◆ **Task instructions**:
a - According to the passage on PET reimbursement, what accuracy did one study find for PET in restaging cancer after a first-line therapy?
b - Using the passage on PET reimbursement, explain why the use of PET for further follow-up staging has been limited.
c - Extend the passage on PET reimbursement, beginning after its final sentence.

START Document passage

Additional reimbursement is great news from CMS for Positron Emission Tomography (PET) and for improved cancer outcomes.  Historically, CMS has only covered a FDG PET study either for the initial diagnosis or a follow-up staging for solid tumors and myeloma.  Because of the high cost of PET, its use has been limited for further follow up staging, an important tool in evaluating the effectiveness of the therapy.  

When I spoke to Claudia Henschke, MD, professor of radiology at Weill Medical College, attending radiologist, chief of the division of Chest Imaging, and chief of the division of Health Care Policy and Technology Assessment at New York Hospital-Cornell Medical Center, New York, NY, she commented on the advantages of PET and stated, “PET is another technology for detecting cancer, but it is usually not effective in detecting very small nodules.  Its primary advantage is in determining an active cancer.” 

Clinical trials support the advantages of using PET technology for determining the effectiveness of a therapy.  One study demonstrated that PET has 95.9% accuracy in restaging cancer for patients after a first-line therapy, revealing that PET is very effective in grading tumors and measuring its tissue response to treatment.

END Document passage
START Supplied information

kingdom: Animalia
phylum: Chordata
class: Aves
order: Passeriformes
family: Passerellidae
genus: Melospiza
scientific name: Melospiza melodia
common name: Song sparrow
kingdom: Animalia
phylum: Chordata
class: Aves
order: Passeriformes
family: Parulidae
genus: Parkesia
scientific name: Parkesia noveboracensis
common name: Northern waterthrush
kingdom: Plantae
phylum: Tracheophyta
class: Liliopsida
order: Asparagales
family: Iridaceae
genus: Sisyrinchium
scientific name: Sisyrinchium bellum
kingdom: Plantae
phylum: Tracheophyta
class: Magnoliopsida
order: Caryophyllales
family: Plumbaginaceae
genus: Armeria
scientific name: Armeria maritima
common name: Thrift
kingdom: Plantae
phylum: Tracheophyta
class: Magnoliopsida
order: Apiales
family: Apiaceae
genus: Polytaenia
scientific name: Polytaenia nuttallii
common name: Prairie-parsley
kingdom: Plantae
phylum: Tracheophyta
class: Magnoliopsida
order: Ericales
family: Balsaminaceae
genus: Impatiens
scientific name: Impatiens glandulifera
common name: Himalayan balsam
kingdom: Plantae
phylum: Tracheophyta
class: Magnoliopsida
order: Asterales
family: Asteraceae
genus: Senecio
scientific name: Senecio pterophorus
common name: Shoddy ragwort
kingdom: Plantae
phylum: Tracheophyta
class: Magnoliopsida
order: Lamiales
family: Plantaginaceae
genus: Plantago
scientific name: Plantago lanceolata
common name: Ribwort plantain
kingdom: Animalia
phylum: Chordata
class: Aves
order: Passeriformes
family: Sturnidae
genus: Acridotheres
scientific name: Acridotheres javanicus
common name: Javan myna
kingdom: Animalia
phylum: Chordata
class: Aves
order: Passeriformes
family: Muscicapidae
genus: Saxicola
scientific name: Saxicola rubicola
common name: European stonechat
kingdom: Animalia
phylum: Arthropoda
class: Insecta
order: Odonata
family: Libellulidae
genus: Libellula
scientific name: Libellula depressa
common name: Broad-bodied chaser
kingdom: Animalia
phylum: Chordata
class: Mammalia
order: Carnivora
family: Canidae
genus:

END Supplied information

◆ **Results of the tasks**:
a - 95.9%

b - The high cost of PET has limited its use for further follow-up staging. Historically, CMS covered an FDG PET study only for the initial diagnosis or a follow-up staging for solid tumors and myeloma.

c -
The drawbacks of PET are high capital costs ($1.6 million plus) and its consumable tracer FDG (18F fluorodeoxyglucose) can range from $200 to over $800 per patient.  This, combined with labor and overhead ($800 to $1,000), leaves little room for positive margins under existing reimbursement practices (APC 308 – $1100 per study).  At a cost of approximately $1,000 per patient, any unreimbursed procedure would put all but the most active programs under a financial strain. 

It doesn’t take a major financial evaluation to determine that additional reimbursement for an imaging study is good news.  Studies have shown that this form of personalized cancer therapy is cost effective.  When a basic round of external radiation therapy starts at $100 and chemo at $200, providers can spend tens of thousands of dollars on cancer treatments that may have a limited effect.  So, any technology that keeps them from wasting time and expense is good news. When CMS offers a financial incentive to practice good medicine, maybe they are trying to say something.